**TEXT UNDER STUDY**:
━━━━━━━━━━━━━━━━
Archive for January, 2012

Eastern Towhee Singing

Monday, January 30th, 2012

Early on a clear, spring-like morning in the first week of January, the sun was just about to rise as I walked up the driveway for the Sunday paper. The air felt barely cool. The grass and shrubs were wet from light rain overnight. Several small birds chattered and flew around the front yard – all the usual suspects, Carolina Chickadee, Tufted Titmouse, Carolina Wren and Downy Woodpecker. A Ruby-crowned Kinglet flew into a Savannah holly right beside me, flashing a sliver of red on its crown. A Mourning Dove flew up on whistling wings from the ground. Dark-eyed Juncos fled from spot to spot among the dark leaves of wax myrtles along the driveway.

But the clear highlight of the morning was an Eastern Towhee sitting near the top of a large crape myrtle by the mailbox, singing Drink-your tea! Drink-tea! Drink-your-tea! The song was musical and ringing, with a light, delicate quality that seemed a little different from the Towhee’s usual rich, mellow tones – but maybe it was the setting, the fresh, early-morning light and air. In big, bold patches of color – coal-black back and head, red-orange flanks and white belly – the Towhee glowed like a bright flag caught among the dry, pale brown branches in the top of the bush.
━━━━━━━━━━━━━━━━
**ENTRIES SHOWN**:

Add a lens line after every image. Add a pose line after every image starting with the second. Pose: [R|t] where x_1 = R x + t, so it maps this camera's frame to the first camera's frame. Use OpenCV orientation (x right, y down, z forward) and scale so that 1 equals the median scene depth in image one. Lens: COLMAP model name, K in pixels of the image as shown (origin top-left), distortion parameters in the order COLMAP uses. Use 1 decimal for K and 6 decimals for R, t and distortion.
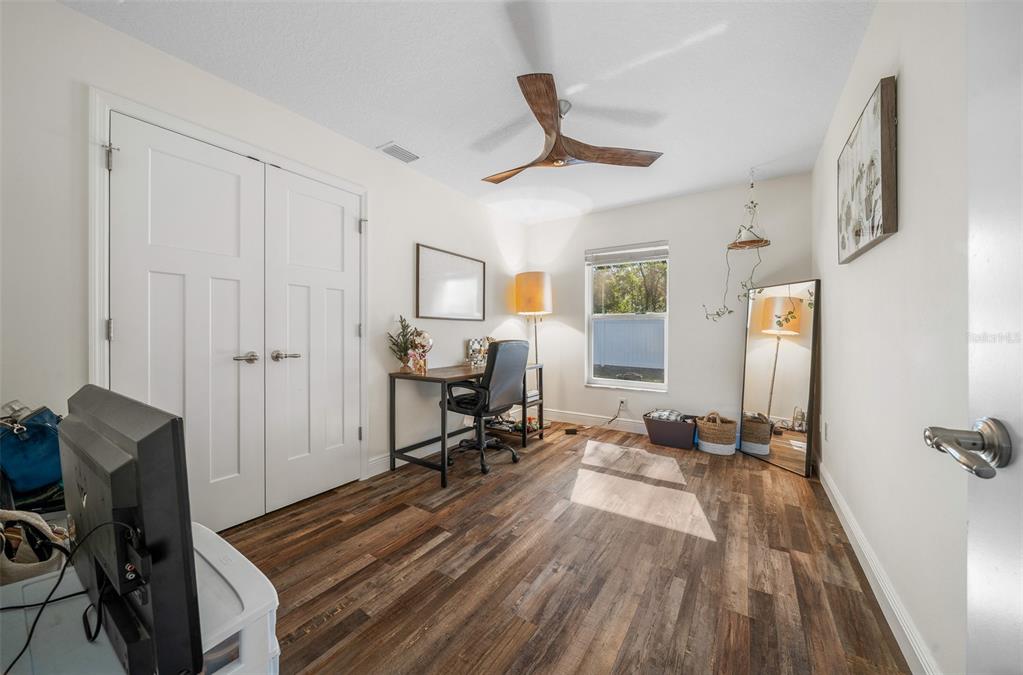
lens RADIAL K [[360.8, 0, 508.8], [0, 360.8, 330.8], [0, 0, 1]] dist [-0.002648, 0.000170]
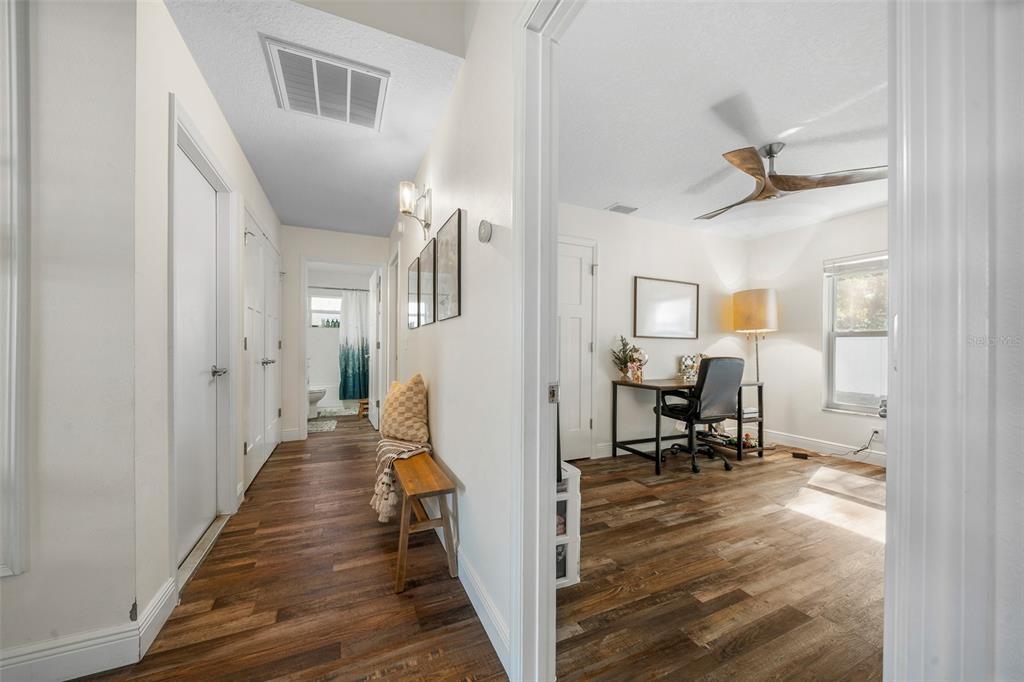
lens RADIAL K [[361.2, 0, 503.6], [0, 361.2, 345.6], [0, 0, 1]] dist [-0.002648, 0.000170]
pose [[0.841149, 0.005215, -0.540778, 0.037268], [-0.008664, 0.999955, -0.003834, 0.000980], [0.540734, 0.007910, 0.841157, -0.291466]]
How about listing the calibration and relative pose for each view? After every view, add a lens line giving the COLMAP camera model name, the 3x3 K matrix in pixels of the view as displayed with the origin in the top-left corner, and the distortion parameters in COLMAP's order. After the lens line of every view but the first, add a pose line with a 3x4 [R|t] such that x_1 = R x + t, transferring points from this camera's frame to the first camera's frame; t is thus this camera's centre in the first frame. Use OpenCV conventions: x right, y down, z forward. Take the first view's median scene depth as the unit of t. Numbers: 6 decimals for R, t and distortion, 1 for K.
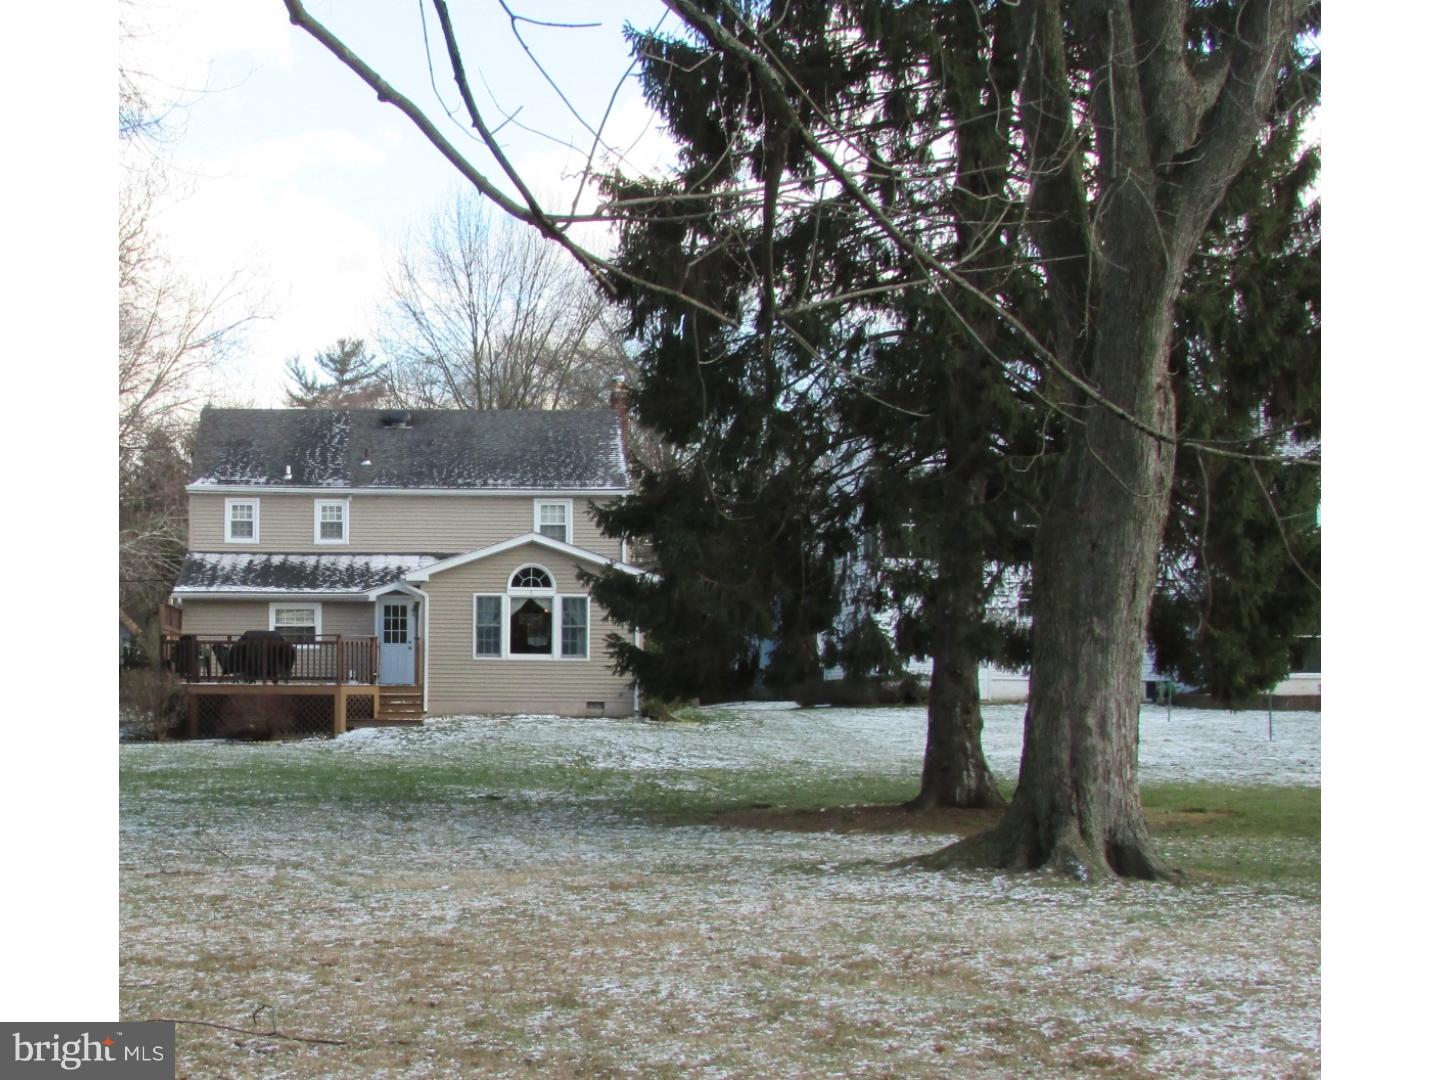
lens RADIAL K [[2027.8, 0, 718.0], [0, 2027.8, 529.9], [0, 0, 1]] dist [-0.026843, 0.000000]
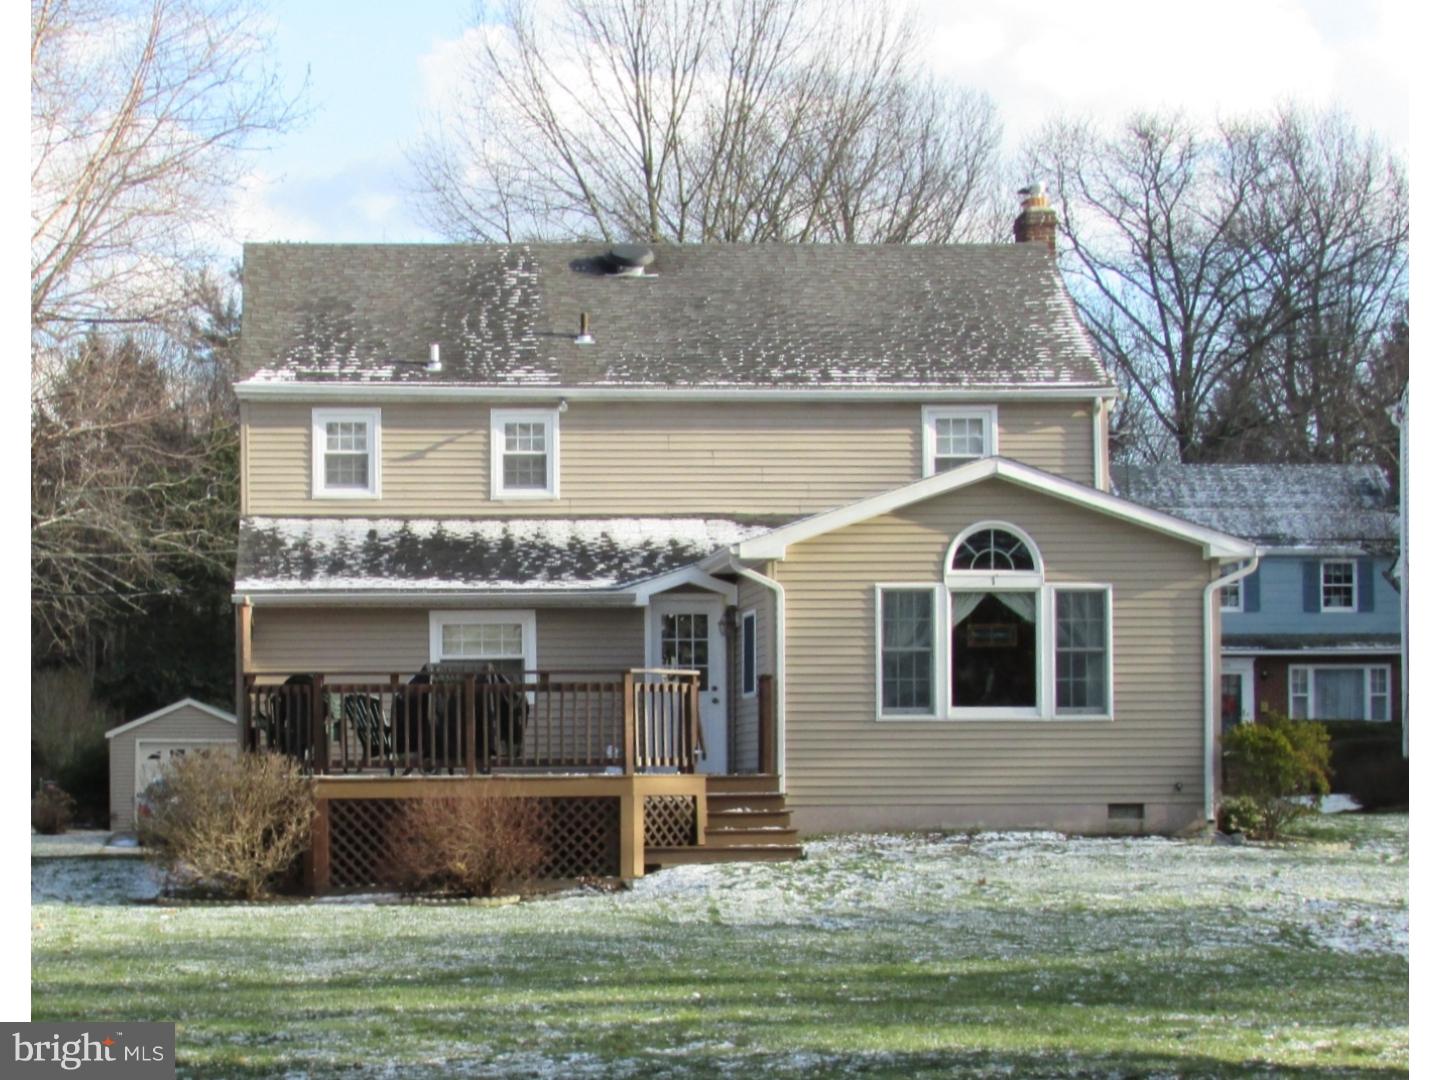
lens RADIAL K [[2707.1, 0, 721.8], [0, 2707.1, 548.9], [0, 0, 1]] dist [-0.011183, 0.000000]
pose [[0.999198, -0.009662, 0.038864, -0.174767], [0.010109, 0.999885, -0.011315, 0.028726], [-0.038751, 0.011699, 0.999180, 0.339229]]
━━━━━━━━━━━━━━━━
**TASKS AND EXERCISES**:
1 - Repeat the stretch of the towhee entry from "But the clear" through "of the bush." word for word.
2 - Answer these from the towhee entry:
(a) Which plant did the Ruby-crowned Kinglet fly into?
(b) Where was the Eastern Towhee perched?
(c) What had made the grass and shrubs wet?
3 - Decide whether each statement agrees with the towhee entry:
(a) The walk up the driveway was for the Sunday paper.
(b) The air that morning felt cold.
(c) The Towhee had a white belly.
The records stand apart from the towhee entry.

**SOLVED TASKS**:
1 -
But the clear highlight of the morning was an Eastern Towhee sitting near the top of a large crape myrtle by the mailbox, singing Drink-your tea! Drink-tea! Drink-your-tea! The song was musical and ringing, with a light, delicate quality that seemed a little different from the Towhee’s usual rich, mellow tones – but maybe it was the setting, the fresh, early-morning light and air. In big, bold patches of color – coal-black back and head, red-orange flanks and white belly – the Towhee glowed like a bright flag caught among the dry, pale brown branches in the top of the bush.

2 -
(a) A Savannah holly.
(b) Near the top of a large crape myrtle by the mailbox.
(c) Light rain overnight.

3 -
(a) Yes: "as I walked up the driveway for the Sunday paper"
(b) No: "The air felt barely cool."
(c) Yes: "red-orange flanks and white belly"